Through a series of energy efficiency and green energy measures, Arlington County, VA, is embarking on a goal to cut its global warming emissions by 10% over the next five years. Even better? Through utility bill savings, most of the program is revenue neutral.
Taking the lead in Northern Virginia on reducing greenhouse gas emissions, Arlington County announced yesterday
that it will buy more wind-generated electricity, give tax breaks for hybrid cars, require green certification for new public buildings and hand out energy-efficient light bulbs to residents. In total, the county aims for a 10 percent reduction in greenhouse gas emissions within the next five years. Arlington County's new plan increases the amount of wind power purchased from 3 percent to 5 percent and gives residents a tax break on their personal property taxes for purchasing hybrid cars.
The county will also refit one or two county buildings with solar technology and require green certification for all new public buildings. In addition, the county will plant 1,200 trees (to increase carbon absorption), hand out 2,000 free flourescent light bulbs, and pay for 20 county residents to get energy-efficiency audits of their homes.
Finally, Arlington County shows that environmentally friendly measures are not costly. The cost of upgrading municipal buildings to higher efficiency standards will be recouped in lower utility costs.

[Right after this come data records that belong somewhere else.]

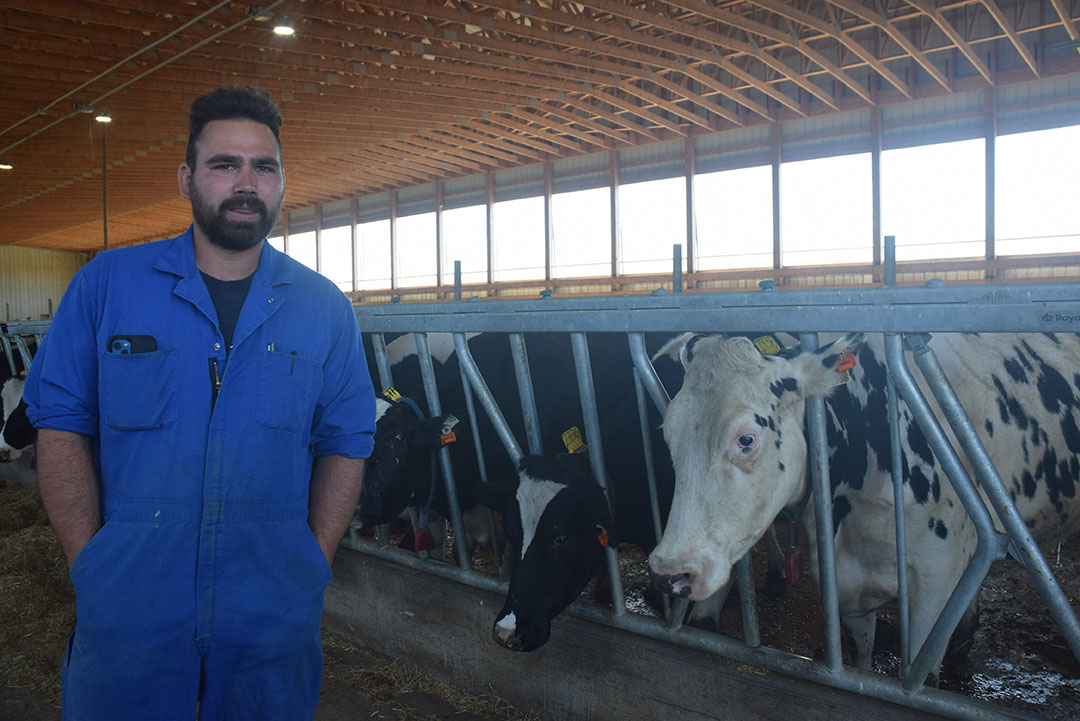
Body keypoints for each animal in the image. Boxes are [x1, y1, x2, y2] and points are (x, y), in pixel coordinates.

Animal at [648, 330, 1080, 677]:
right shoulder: (847, 583)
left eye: (746, 439)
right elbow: (861, 661)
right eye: (667, 434)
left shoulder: (935, 583)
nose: (670, 572)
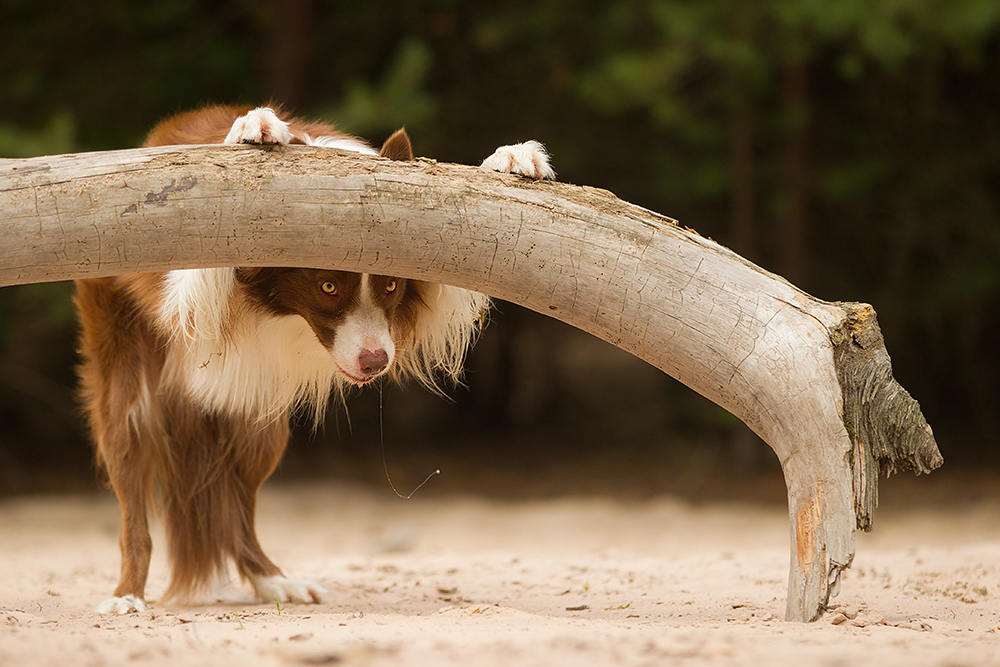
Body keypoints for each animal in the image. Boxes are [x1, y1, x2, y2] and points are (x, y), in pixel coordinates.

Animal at [74, 105, 552, 616]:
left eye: (390, 286)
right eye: (328, 286)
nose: (375, 362)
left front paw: (513, 158)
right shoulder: (188, 290)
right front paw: (252, 128)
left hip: (259, 428)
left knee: (239, 507)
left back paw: (273, 581)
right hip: (127, 391)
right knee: (133, 502)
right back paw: (126, 594)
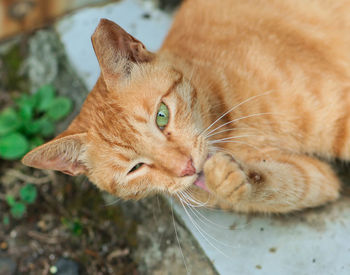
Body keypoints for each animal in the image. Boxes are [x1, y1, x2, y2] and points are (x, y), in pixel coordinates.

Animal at [21, 0, 350, 215]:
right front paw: (228, 179)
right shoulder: (314, 179)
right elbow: (279, 184)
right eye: (135, 168)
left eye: (161, 116)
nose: (187, 167)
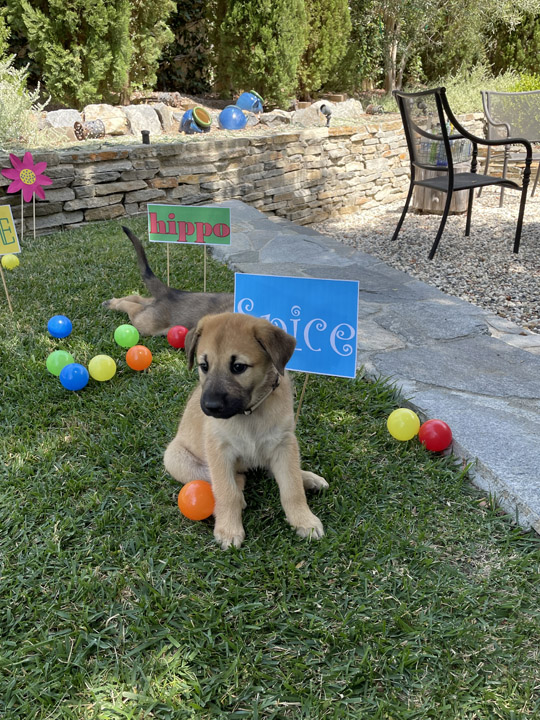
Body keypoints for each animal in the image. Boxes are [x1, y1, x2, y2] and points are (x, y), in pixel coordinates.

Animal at [162, 312, 326, 548]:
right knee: (229, 480)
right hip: (175, 458)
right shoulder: (218, 450)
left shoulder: (284, 444)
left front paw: (304, 520)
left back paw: (309, 479)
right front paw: (229, 529)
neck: (249, 414)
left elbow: (291, 487)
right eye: (204, 365)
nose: (210, 406)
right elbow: (225, 490)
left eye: (238, 367)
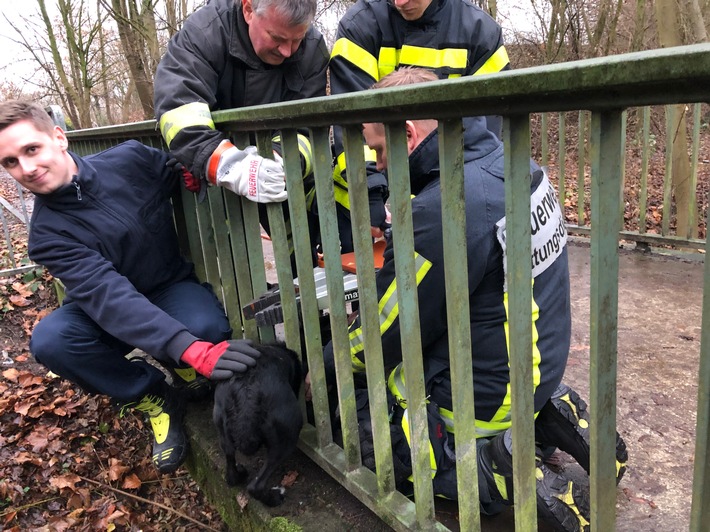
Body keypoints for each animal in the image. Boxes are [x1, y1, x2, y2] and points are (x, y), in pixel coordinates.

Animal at [210, 340, 302, 508]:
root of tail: (246, 394)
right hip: (287, 437)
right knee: (255, 486)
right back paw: (275, 498)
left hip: (221, 428)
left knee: (230, 472)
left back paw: (240, 474)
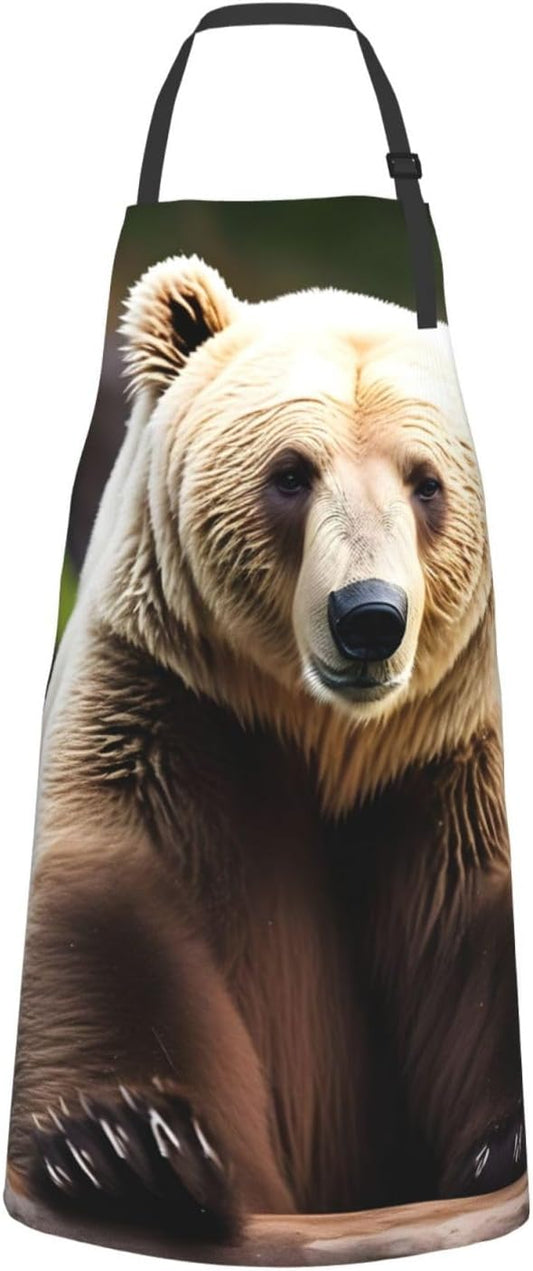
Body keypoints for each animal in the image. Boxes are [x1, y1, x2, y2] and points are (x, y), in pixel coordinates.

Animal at [6, 255, 526, 1245]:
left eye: (426, 482)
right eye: (289, 473)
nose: (367, 616)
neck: (333, 738)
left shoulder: (450, 753)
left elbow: (478, 919)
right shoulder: (167, 706)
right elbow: (111, 909)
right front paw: (127, 1147)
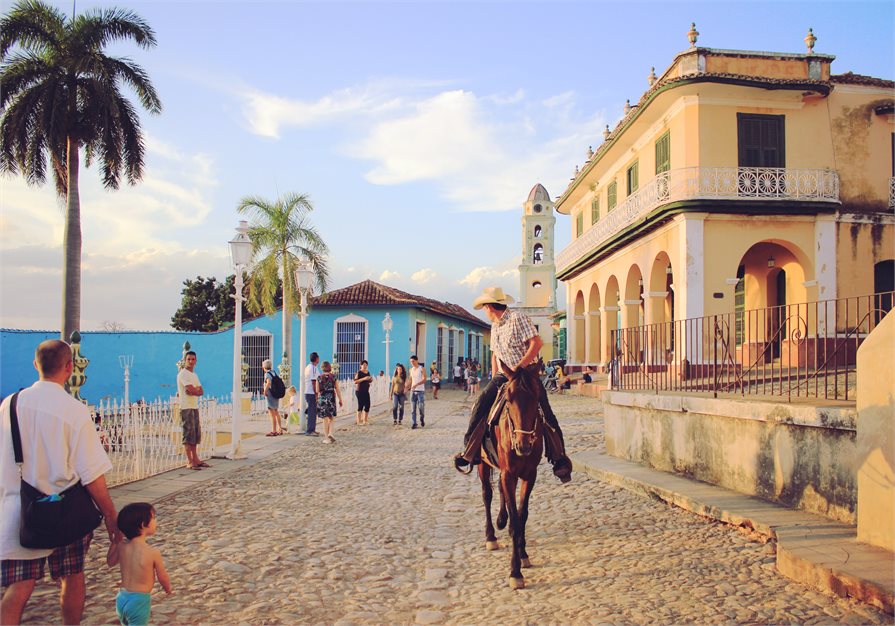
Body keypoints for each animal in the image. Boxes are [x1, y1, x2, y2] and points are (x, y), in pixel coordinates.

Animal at [480, 364, 544, 588]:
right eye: (508, 399)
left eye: (536, 397)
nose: (523, 446)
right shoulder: (508, 473)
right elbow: (516, 521)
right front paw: (515, 572)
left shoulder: (529, 475)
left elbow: (522, 515)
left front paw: (523, 554)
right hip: (482, 464)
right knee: (487, 494)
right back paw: (491, 536)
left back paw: (502, 521)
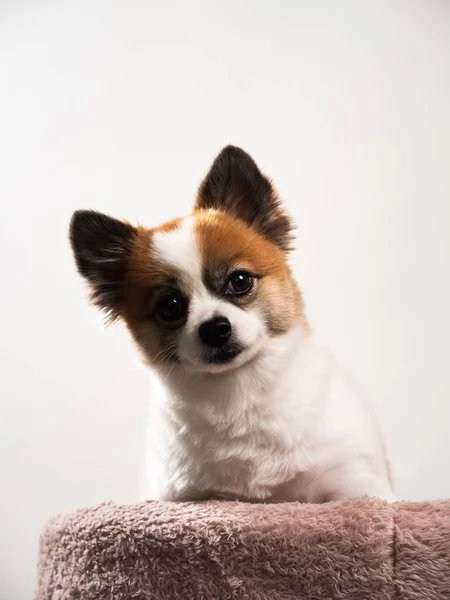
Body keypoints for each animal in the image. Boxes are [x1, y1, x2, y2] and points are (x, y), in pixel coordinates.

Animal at [68, 144, 396, 502]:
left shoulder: (356, 482)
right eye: (170, 307)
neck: (241, 395)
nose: (214, 328)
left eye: (240, 281)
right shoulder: (186, 495)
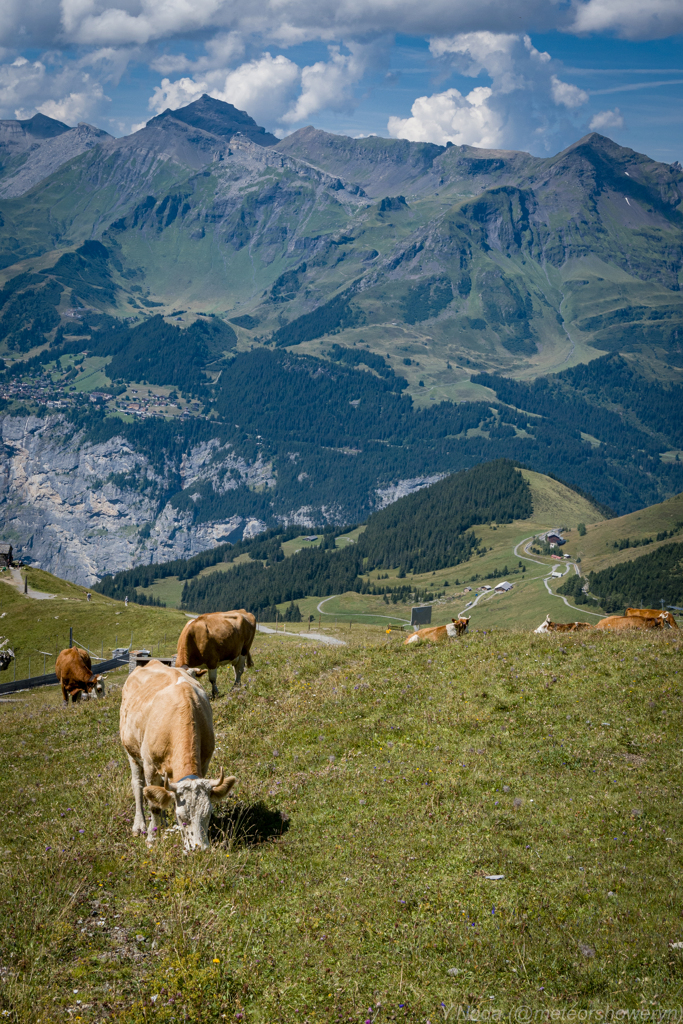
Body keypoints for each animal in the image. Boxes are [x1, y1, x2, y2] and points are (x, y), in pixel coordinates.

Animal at [118, 659, 235, 851]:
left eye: (209, 814)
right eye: (181, 817)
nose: (199, 849)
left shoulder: (204, 762)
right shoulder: (150, 766)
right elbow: (153, 805)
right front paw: (151, 837)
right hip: (131, 751)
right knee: (138, 786)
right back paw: (140, 825)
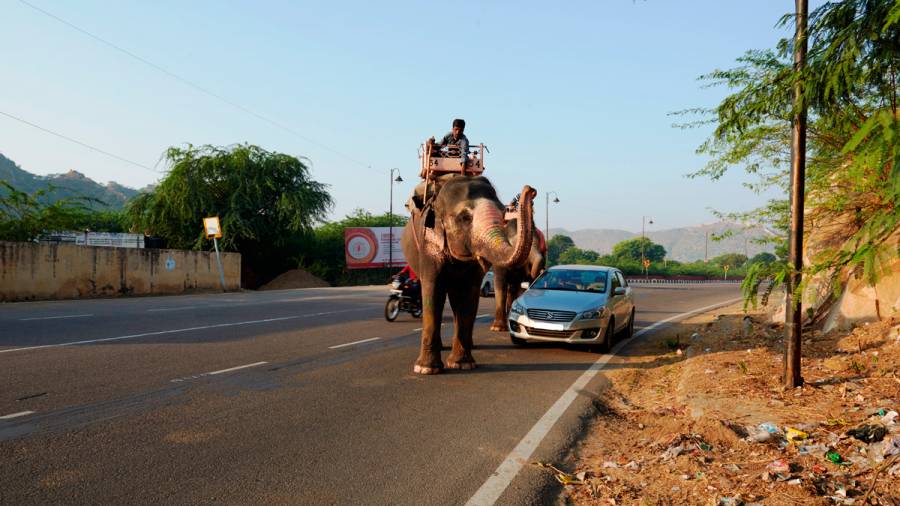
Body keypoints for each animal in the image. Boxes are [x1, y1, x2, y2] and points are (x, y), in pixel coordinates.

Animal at [400, 176, 536, 374]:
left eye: (503, 214)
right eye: (464, 218)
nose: (530, 190)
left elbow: (469, 295)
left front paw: (462, 364)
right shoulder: (429, 245)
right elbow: (432, 292)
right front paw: (426, 369)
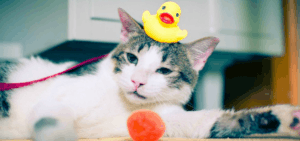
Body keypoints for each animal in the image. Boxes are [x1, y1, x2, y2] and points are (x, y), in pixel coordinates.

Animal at [0, 8, 300, 141]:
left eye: (164, 70)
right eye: (132, 58)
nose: (137, 81)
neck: (124, 105)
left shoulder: (161, 120)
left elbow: (210, 121)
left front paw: (283, 118)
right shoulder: (59, 97)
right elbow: (52, 120)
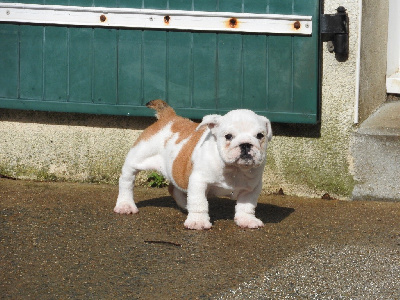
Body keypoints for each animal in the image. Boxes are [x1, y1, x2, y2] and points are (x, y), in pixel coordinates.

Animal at [114, 100, 274, 230]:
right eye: (228, 136)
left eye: (260, 135)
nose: (246, 144)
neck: (234, 169)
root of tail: (168, 118)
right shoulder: (199, 182)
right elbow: (199, 202)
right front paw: (198, 222)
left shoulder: (252, 188)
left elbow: (247, 205)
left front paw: (247, 220)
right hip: (137, 158)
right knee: (126, 180)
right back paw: (125, 205)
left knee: (174, 188)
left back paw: (185, 204)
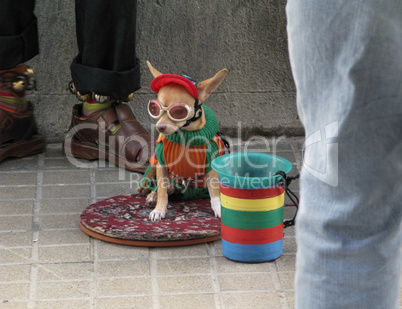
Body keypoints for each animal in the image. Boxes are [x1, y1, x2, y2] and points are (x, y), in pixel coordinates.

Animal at [137, 60, 226, 219]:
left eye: (178, 111)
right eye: (155, 108)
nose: (160, 127)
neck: (186, 137)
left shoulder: (210, 168)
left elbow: (215, 192)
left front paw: (219, 209)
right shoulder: (162, 164)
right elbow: (162, 191)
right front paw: (159, 209)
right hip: (155, 163)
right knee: (155, 185)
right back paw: (152, 195)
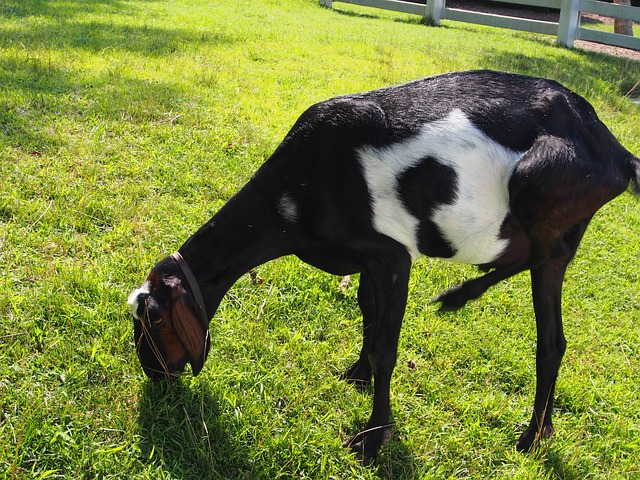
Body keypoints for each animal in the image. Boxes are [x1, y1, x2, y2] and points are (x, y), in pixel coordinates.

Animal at [127, 69, 636, 464]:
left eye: (155, 318)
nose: (154, 373)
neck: (291, 195)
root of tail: (615, 152)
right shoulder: (367, 263)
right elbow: (366, 312)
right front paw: (357, 374)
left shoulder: (391, 256)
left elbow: (386, 350)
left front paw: (372, 439)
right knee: (549, 328)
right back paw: (534, 422)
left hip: (540, 189)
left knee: (541, 283)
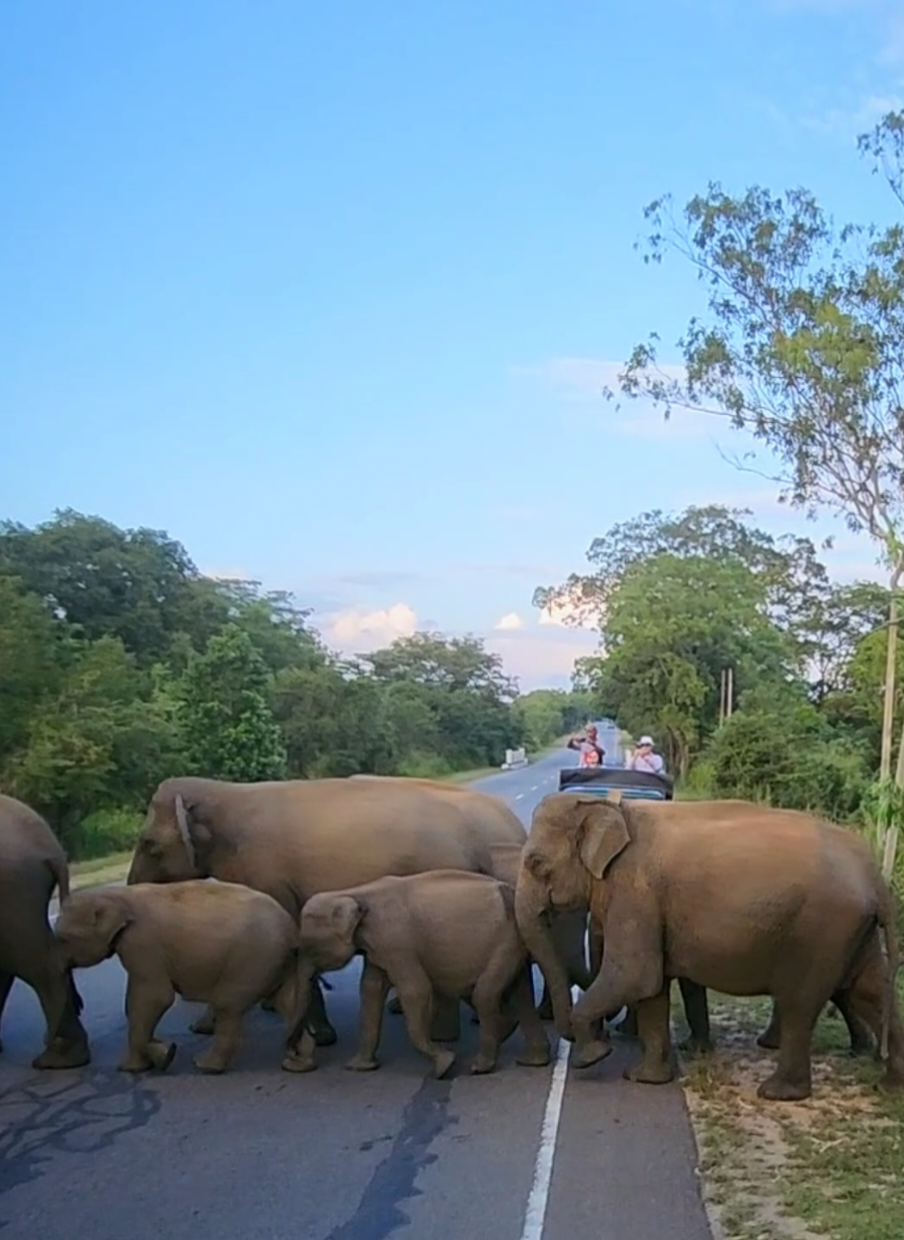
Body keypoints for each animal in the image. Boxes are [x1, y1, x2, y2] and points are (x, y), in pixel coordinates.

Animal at [54, 880, 315, 1075]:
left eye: (63, 939)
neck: (116, 896)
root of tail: (292, 929)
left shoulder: (141, 943)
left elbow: (155, 998)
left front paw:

Arlington County shows how small steps can contribute to larger environmental savings. The county's plan introduces new ideas, such as giving tax breaks on personal property taxes for purchasing hybrid cars, and promotes education on energy conservation by simple measures such as handing out energy efficient light bulbs to residents. Small steps that can be easily replicated in other states leading to even larger environmental gains.